Exercise description
Can you rewrite the text of the records below with every "Slovo úvodem" replaced by "Úvodní slovo" and nothing else changed? Leave the pictures out of your answer.

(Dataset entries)

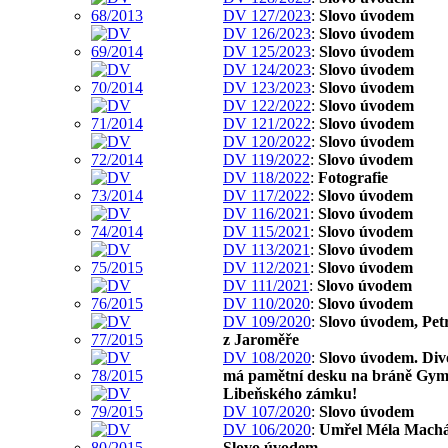
DV 127/2023
:
Slovo úvodem
DV 126/2023
:
Slovo úvodem
DV 125/2023
:
Slovo úvodem
DV 124/2023
:
Slovo úvodem
DV 123/2023
:
Slovo úvodem
DV 122/2022
:
Slovo úvodem
DV 121/2022
:
Slovo úvodem
DV 120/2022
:
Slovo úvodem
DV 119/2022
:
Slovo úvodem
DV 118/2022
:
Fotografie
DV 117/2022
:
Slovo úvodem
DV 116/2021
:
Slovo úvodem
DV 115/2021
:
Slovo úvodem
DV 113/2021
:
Slovo úvodem
DV 112/2021
:
Slovo úvodem
DV 111/2021
:
Slovo úvodem
DV 110/2020
:
Slovo úvodem
DV 109/2020
:
Slovo úvodem, Pet
z Jaroměře
DV 108/2020
:
Slovo úvodem. Div
má pamětní desku na bráně Gym
Libeňského zámku!
DV 107/2020
:
Slovo úvodem
DV 106/2020
:
Umřel Méla Machá
Slovo úvodem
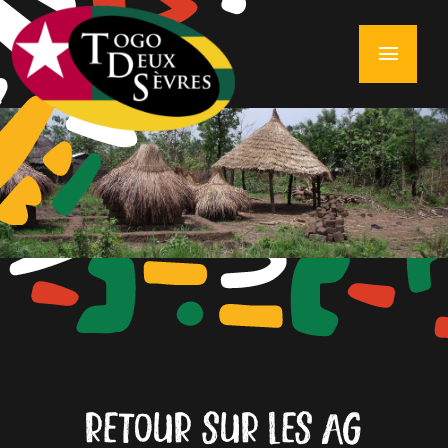
menu
RETOUR SUR LES AG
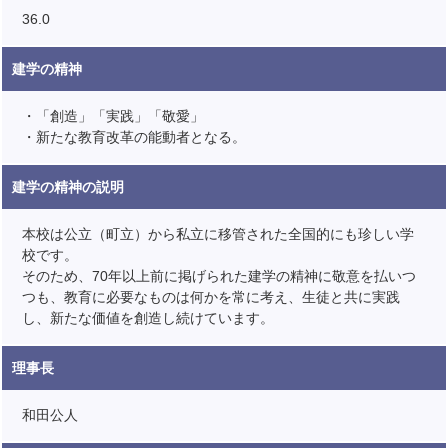
36.0
建学の精神
・「創造」「実践」「敬愛」
・新たな教育改革の能動者となる。
建学の精神の説明
本校は公立（町立）から私立に移管された全国的にも珍しい学
校です。
そのため、70年以上前に掲げられた建学の精神に敬意を払いつ
つも、教育に必要なものは何かを常に考え、生徒と共に実践
し、新たな価値を創造し続けています。
理事長
和田公人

Problem solution
DV 127/2023
:
Úvodní slovo
DV 126/2023
:
Úvodní slovo
DV 125/2023
:
Úvodní slovo
DV 124/2023
:
Úvodní slovo
DV 123/2023
:
Úvodní slovo
DV 122/2022
:
Úvodní slovo
DV 121/2022
:
Úvodní slovo
DV 120/2022
:
Úvodní slovo
DV 119/2022
:
Úvodní slovo
DV 118/2022
:
Fotografie
DV 117/2022
:
Úvodní slovo
DV 116/2021
:
Úvodní slovo
DV 115/2021
:
Úvodní slovo
DV 113/2021
:
Úvodní slovo
DV 112/2021
:
Úvodní slovo
DV 111/2021
:
Úvodní slovo
DV 110/2020
:
Úvodní slovo
DV 109/2020
:
Úvodní slovo, Pet
z Jaroměře
DV 108/2020
:
Úvodní slovo. Div
má pamětní desku na bráně Gym
Libeňského zámku!
DV 107/2020
:
Úvodní slovo
DV 106/2020
:
Umřel Méla Machá
Úvodní slovo
menu
RETOUR SUR LES AG
36.0
建学の精神
・「創造」「実践」「敬愛」
・新たな教育改革の能動者となる。
建学の精神の説明
本校は公立（町立）から私立に移管された全国的にも珍しい学
校です。
そのため、70年以上前に掲げられた建学の精神に敬意を払いつ
つも、教育に必要なものは何かを常に考え、生徒と共に実践
し、新たな価値を創造し続けています。
理事長
和田公人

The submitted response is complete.